_Text excerpt_:
While in college, Zach Schonfeld had a quarter-life crisis. So, the 22-year-old decided to roadtrip across the country and see where U.S. presidents were born.
In the summer of 2011, he set off to blog about the local stories behind the national myths, from Jimmy Carter to Andrew Jackson to Ronald Reagan. The result: I Visit Presidential Birthplaces, a project funded by The History Channel and Wesleyan University, where Schonfeld studied English.
This past spring Schonfeld finished the project as his undergraduate thesis. Now, he’s here to share with us some of his presidential adventures.
I’m going to start with the obvious -- why visit presidential birthplaces?
The project was initially inspired by an unplanned visit to a presidential birthplace in the dead of winter: Calvin Coolidge’s in Vermont. The original idea, which was my friend’s, was entirely a joke: what if we traveled to every president’s birthplace with my dog, Max, and took a photo of him in front of each one? It was my dad who encouraged me to turn it into a serious project (and ditch the dog).
I envisioned it as an academic inquiry into how these mostly small and remote communities represented presidential history and forged a connection to some national narrative, merging historical field work with creative nonfiction and travel writing. I never in a million years expected Wesleyan to actually fund such a ridiculous idea. But they did. I subsequently scored funding from The History Channel.
As for why presidential birthplaces, there are two answers. The first is that every single president has a birthplace. The second is that visiting birthplaces seemed like the best way to investigate the American myth that anyone can be president and to complicate the presidents’ own origin narratives. I also visited and studied tons of presidential homes, hometowns, and resting sites.

_Tasks and exercises_:
a. Answer these questions about the presidential birthplaces interview, one line each:
(i) Which two institutions funded the project?
(ii) Whose birthplace, visited without planning, first inspired the project?
(iii) Who encouraged turning the joke into a serious project?
b. Carry on the presidential birthplaces interview from its final sentence, keeping the same question-and-answer style.

Page-level text extractions:

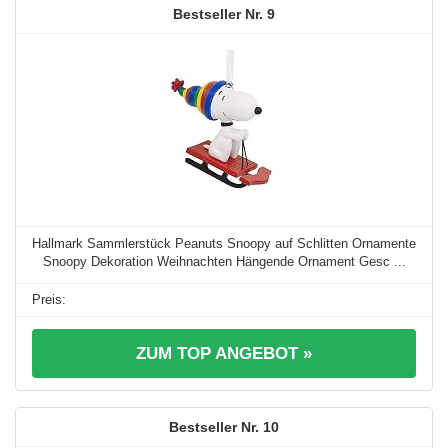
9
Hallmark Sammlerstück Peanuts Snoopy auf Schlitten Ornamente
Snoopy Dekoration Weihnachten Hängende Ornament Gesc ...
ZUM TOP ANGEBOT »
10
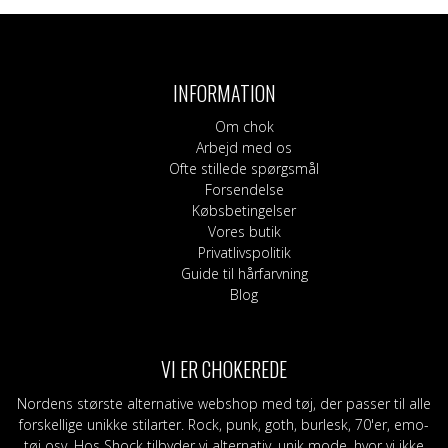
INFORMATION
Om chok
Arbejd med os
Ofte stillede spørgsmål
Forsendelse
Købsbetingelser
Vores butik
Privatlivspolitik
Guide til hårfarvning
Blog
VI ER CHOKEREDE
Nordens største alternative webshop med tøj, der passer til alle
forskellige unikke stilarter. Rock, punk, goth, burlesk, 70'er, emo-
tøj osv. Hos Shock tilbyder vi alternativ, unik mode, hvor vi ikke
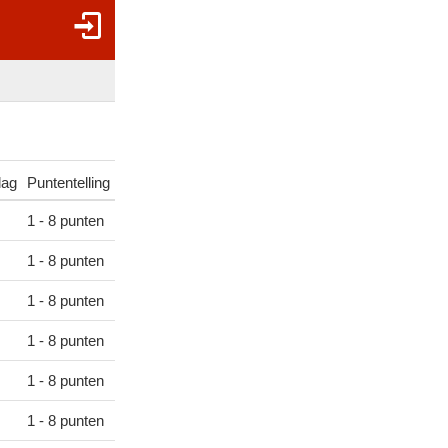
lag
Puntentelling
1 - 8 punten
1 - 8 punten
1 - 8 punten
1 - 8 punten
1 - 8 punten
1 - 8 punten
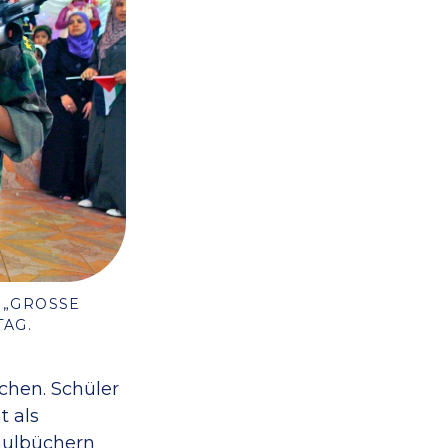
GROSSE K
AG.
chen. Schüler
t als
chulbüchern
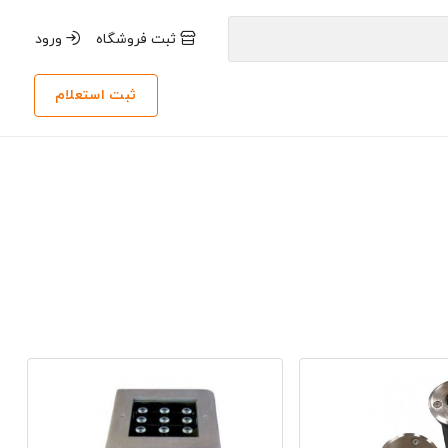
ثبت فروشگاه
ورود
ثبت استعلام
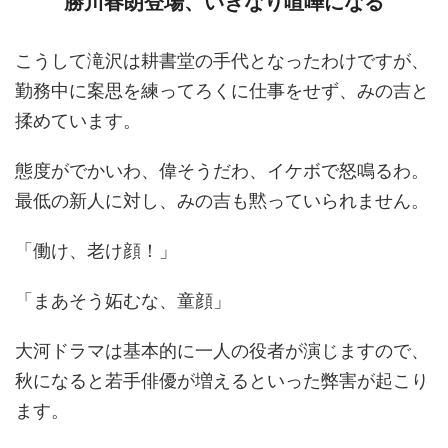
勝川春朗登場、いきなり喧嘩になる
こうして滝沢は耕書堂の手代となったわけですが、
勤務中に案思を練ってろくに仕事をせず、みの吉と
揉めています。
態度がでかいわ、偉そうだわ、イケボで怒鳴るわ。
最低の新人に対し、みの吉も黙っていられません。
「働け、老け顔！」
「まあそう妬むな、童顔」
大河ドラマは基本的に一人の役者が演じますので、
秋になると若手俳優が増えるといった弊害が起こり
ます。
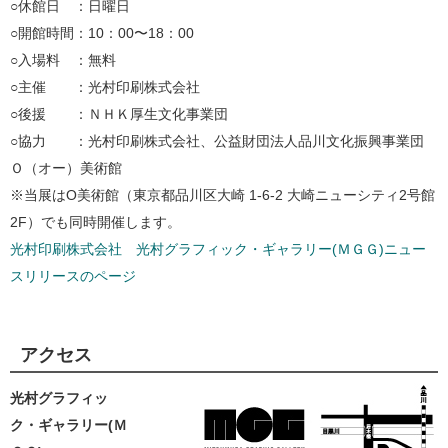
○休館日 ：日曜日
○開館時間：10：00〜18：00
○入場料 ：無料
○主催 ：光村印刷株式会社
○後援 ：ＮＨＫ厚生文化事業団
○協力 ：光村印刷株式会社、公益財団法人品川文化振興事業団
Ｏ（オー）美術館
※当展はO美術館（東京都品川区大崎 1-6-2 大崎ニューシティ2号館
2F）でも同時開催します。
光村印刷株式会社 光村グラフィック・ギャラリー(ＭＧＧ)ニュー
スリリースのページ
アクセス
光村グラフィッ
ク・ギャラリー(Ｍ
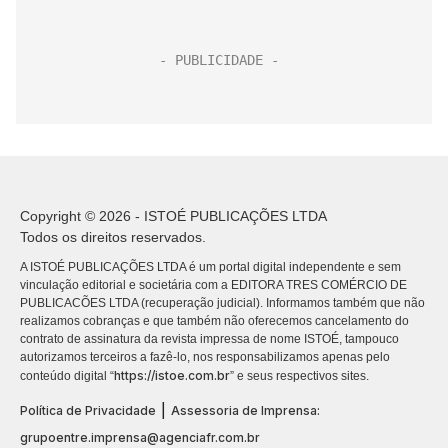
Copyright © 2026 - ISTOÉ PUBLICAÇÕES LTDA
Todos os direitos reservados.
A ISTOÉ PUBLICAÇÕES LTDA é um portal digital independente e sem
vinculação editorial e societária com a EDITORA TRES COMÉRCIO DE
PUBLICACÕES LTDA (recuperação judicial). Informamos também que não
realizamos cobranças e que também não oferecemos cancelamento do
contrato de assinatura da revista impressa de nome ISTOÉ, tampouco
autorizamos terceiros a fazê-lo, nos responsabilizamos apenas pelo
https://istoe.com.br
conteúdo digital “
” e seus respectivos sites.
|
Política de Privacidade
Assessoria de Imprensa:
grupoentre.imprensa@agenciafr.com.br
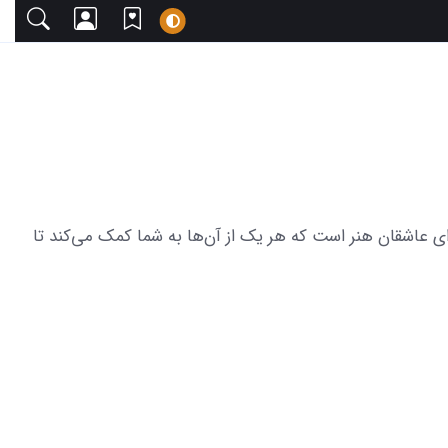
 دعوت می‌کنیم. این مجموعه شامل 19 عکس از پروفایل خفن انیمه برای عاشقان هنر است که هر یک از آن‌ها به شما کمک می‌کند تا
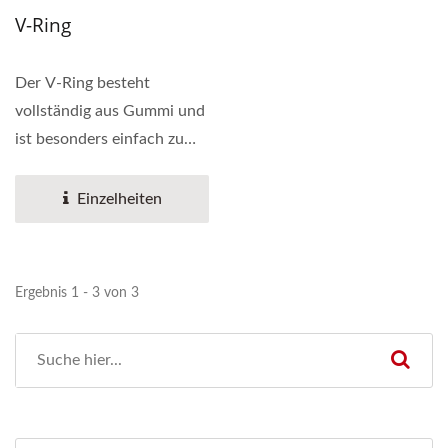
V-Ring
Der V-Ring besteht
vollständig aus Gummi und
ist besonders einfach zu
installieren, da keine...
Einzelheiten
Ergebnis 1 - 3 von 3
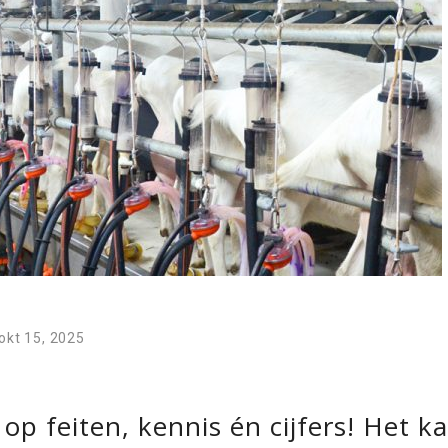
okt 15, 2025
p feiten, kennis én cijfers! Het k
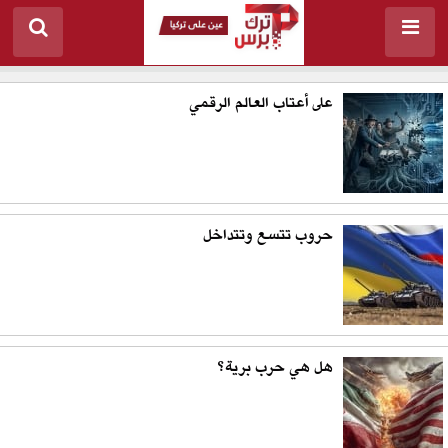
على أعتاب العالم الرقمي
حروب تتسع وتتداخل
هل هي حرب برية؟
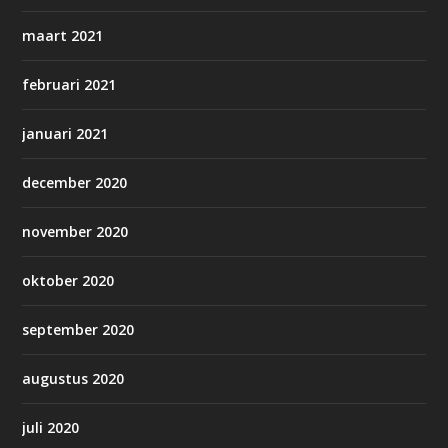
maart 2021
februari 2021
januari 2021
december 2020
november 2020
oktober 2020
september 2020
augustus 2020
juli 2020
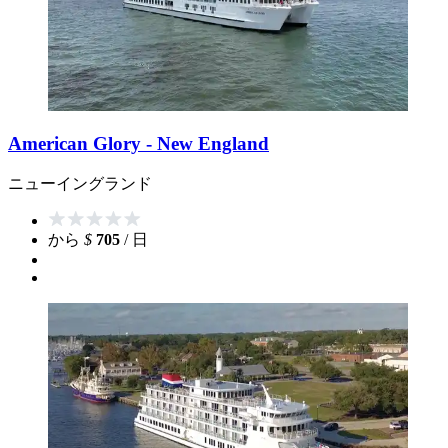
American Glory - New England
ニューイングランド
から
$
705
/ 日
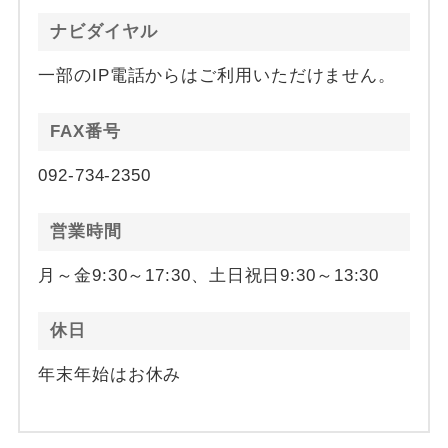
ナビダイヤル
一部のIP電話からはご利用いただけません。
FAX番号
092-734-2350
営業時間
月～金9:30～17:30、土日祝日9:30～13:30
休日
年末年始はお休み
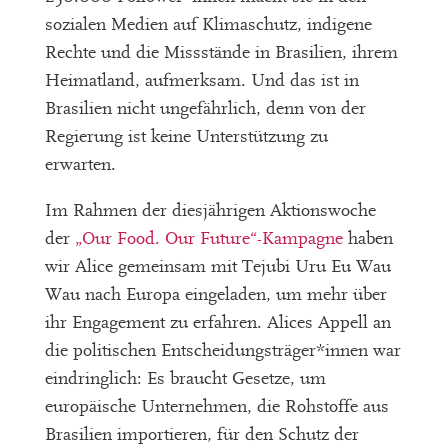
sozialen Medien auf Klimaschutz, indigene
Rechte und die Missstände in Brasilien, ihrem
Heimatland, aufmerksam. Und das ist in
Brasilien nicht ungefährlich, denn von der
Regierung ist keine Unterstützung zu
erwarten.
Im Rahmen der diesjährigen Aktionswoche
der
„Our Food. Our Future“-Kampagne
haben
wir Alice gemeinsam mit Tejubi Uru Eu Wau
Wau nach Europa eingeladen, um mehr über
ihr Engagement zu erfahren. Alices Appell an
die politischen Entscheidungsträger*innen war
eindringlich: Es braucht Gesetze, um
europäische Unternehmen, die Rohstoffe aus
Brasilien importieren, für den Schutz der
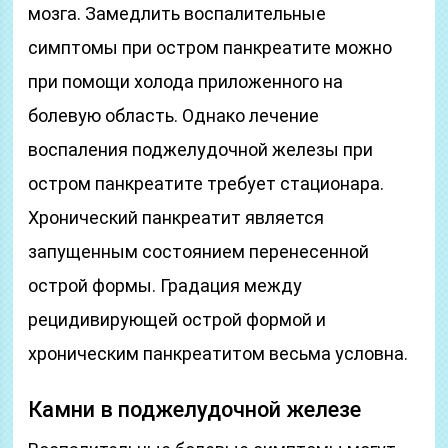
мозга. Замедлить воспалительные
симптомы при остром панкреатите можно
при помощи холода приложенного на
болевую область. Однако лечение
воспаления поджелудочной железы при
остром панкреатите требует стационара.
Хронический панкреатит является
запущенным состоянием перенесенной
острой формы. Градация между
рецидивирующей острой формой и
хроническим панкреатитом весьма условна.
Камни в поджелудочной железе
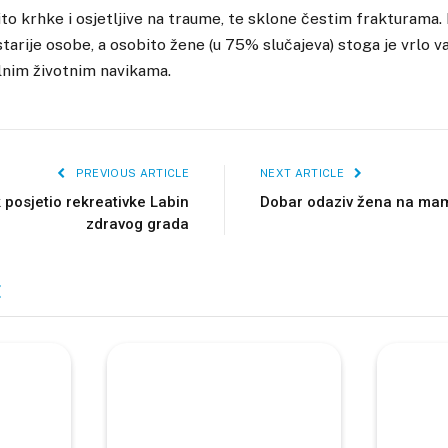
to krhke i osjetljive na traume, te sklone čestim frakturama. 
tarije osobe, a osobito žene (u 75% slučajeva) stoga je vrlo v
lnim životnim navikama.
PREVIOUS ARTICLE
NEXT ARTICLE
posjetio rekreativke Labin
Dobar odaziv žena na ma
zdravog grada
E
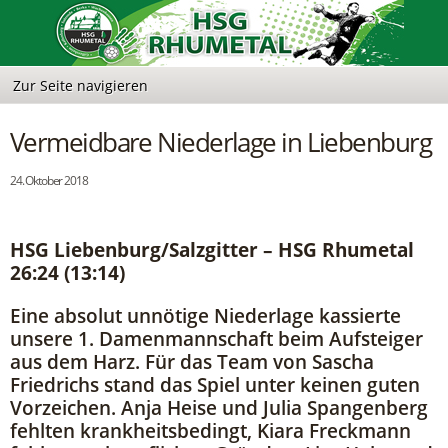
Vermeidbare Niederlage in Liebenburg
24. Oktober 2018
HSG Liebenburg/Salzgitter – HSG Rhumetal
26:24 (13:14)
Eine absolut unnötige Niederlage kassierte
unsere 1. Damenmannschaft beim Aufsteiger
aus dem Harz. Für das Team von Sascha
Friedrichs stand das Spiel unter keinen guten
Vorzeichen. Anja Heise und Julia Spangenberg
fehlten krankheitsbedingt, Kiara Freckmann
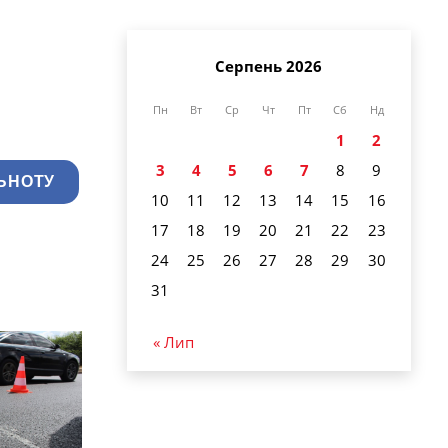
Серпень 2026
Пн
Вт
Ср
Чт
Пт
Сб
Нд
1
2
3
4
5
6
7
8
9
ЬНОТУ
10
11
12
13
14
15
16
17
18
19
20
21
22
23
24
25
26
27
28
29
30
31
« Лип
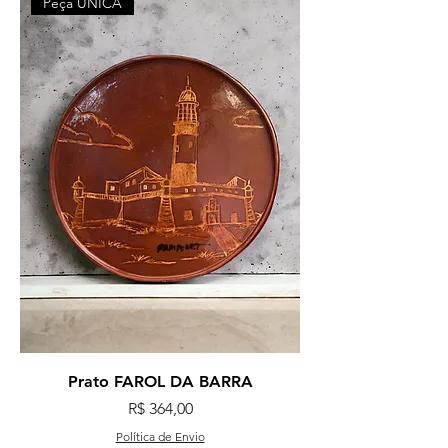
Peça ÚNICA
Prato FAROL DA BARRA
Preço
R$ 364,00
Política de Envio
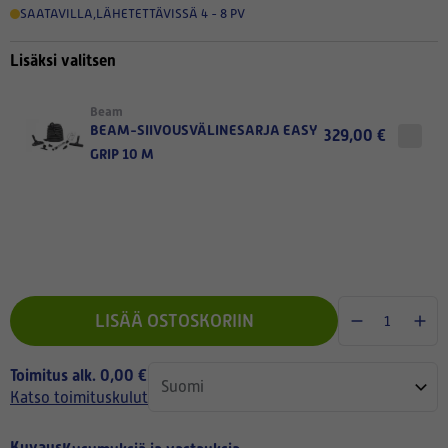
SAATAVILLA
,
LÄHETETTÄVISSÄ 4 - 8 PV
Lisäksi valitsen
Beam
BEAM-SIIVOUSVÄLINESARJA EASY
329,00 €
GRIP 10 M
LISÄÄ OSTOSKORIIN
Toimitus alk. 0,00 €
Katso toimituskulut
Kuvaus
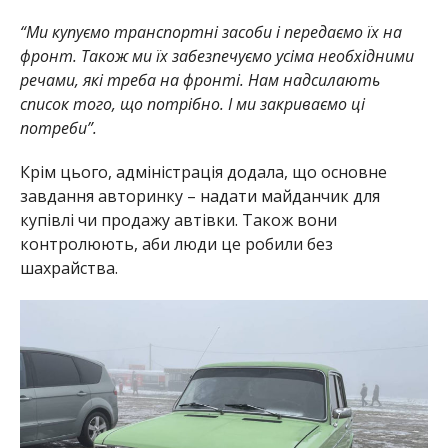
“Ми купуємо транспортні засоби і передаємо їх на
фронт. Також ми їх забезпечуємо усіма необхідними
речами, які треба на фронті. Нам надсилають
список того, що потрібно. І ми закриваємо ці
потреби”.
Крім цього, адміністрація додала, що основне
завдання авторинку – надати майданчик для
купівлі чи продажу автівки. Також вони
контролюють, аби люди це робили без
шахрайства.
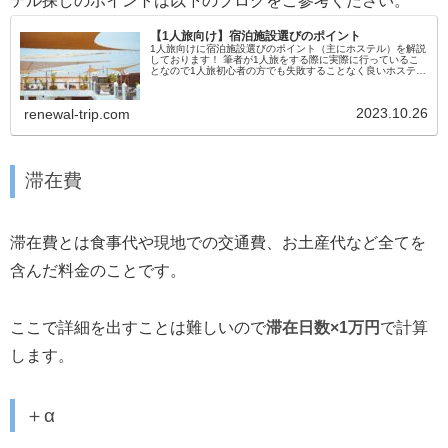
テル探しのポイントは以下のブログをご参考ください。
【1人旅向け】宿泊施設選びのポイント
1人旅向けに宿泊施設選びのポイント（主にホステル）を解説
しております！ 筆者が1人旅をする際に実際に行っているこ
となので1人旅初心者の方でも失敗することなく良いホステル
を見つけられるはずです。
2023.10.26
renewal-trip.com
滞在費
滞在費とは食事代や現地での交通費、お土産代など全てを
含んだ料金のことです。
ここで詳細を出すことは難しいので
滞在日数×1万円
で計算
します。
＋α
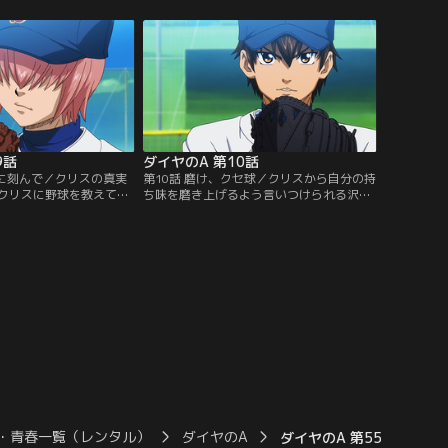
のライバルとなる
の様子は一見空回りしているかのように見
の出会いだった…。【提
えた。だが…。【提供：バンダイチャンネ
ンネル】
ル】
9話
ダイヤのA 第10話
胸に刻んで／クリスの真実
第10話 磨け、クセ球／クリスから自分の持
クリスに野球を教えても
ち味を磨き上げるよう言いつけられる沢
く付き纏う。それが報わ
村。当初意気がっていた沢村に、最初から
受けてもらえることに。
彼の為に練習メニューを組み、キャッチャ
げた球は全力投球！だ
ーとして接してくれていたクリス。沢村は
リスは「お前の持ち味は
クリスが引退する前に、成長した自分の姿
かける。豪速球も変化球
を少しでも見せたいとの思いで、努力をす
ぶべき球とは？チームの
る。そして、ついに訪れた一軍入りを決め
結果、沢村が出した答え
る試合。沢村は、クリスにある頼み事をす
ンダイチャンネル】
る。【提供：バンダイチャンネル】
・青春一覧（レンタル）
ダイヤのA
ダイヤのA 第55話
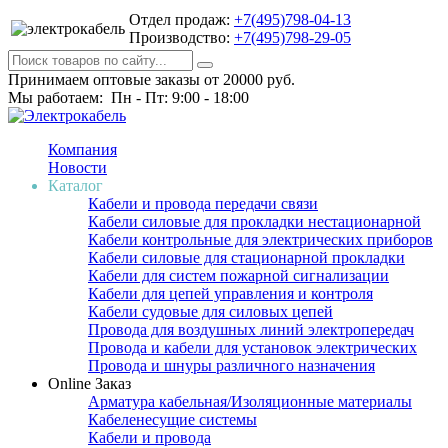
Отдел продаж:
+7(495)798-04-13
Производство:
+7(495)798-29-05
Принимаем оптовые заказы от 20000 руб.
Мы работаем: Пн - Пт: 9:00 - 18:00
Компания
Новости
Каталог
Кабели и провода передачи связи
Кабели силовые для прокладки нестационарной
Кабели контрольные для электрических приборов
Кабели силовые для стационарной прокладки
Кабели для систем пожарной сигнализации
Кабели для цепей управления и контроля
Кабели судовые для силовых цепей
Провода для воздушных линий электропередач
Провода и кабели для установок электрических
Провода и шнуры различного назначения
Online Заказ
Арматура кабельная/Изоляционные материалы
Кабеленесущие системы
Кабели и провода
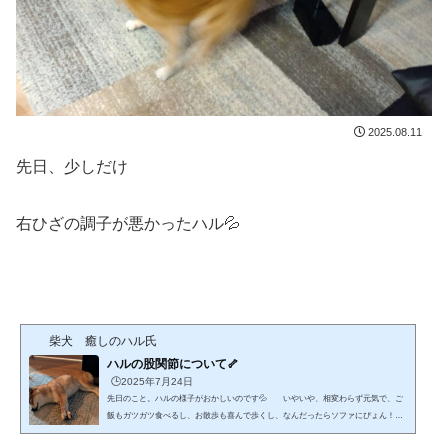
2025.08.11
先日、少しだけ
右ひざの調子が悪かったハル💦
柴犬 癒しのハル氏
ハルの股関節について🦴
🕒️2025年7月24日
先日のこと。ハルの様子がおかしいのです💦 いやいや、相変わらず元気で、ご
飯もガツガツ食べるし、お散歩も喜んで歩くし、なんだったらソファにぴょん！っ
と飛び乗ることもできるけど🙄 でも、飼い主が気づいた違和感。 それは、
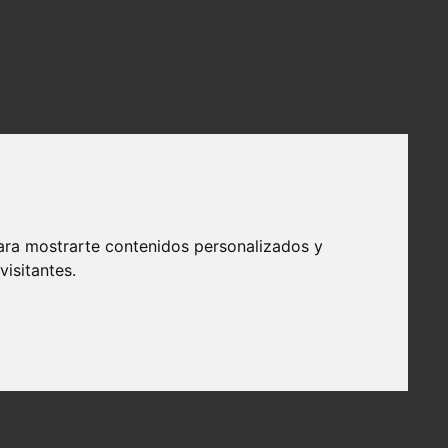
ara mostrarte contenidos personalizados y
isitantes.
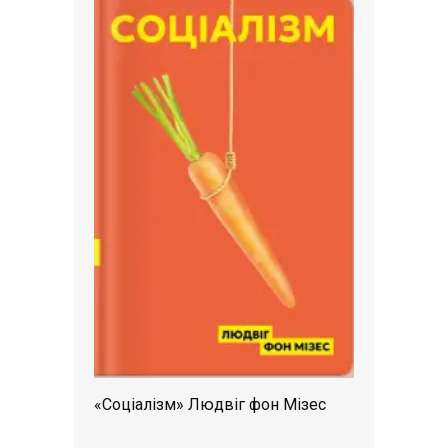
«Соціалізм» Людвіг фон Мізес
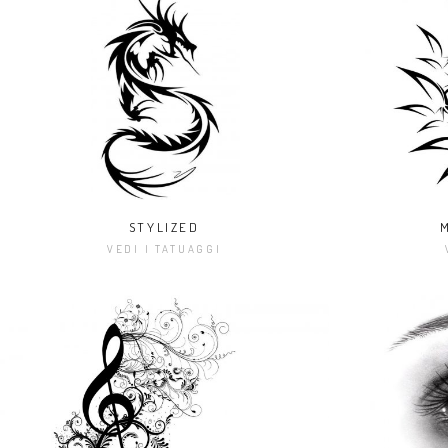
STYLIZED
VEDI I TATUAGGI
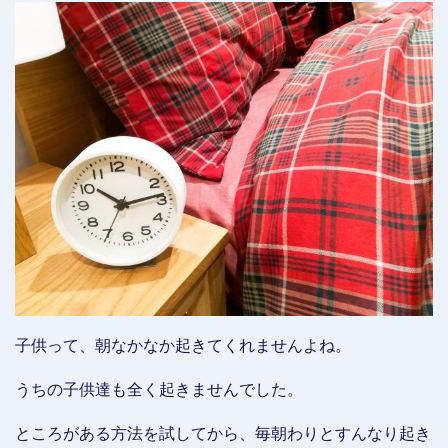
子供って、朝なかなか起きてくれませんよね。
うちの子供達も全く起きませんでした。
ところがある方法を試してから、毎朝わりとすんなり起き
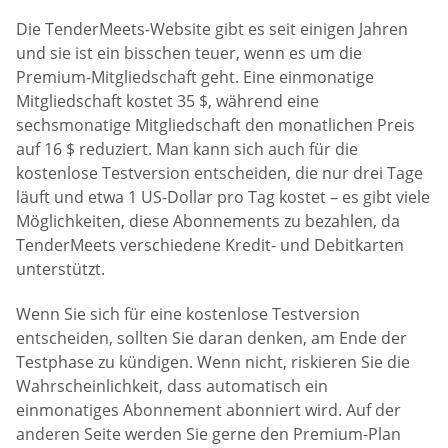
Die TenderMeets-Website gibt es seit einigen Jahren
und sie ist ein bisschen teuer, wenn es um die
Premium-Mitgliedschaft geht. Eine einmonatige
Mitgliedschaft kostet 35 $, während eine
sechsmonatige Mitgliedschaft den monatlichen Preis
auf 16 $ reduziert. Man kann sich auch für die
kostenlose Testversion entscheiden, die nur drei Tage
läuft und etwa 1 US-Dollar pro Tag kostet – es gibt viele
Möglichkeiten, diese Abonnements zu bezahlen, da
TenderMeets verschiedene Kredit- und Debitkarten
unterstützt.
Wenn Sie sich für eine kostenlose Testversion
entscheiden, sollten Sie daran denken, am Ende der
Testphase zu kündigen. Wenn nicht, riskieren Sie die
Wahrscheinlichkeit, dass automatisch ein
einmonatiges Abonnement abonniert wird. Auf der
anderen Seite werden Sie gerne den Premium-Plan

_Solved problems_:
a.
(i) The History Channel and Wesleyan University.
(ii) Calvin Coolidge's, in Vermont.
(iii) Schonfeld's dad.

b.
What was it like on the road? Tell us about your route and some of the places you visited.
The original, fantastical idea was to visit every single presidential birthplace in the span of a single, cross-continental roadtrip. This isn’t what happened. Since I had limited time and funds, I ultimately visited 38 presidents’ birthplaces -- 39 if you count Jefferson Davis. And I split it up into a series of smaller roadtrips -- one through New England, one through the Midwest and Kentucky, one through Virginia, one through the eastern South, and so on. Since presidential sites are so scattered and off the beaten path, it made for some fascinatingly random, zigzagging travel routes.
It was like some bizarre, history-themed scavenger hunt across the entire U.S. in search of these often remote, forgotten sites. There was no typical day on the road, since the sites were all different from each other. But I would typically research a historical site the previous week and contact staff members or preservationists explaining my project and requesting interviews. After visiting the site, I would wander around the neighborhood or town finding townspeople or store clerks to interview on the spot. This led to some of my best interviews.
I visited every presidential birthplace in my parents’ Volvo, except for Nixon’s in California which I flew to, and Teddy Roosevelt’s in New York City which I took [the] Metro North [train] to get to. I was really lucky to have travel companions on the various trips, including my mom, my girlfriend, my brother, and my friend Rachel.
What was your favorite presidential destination? Why?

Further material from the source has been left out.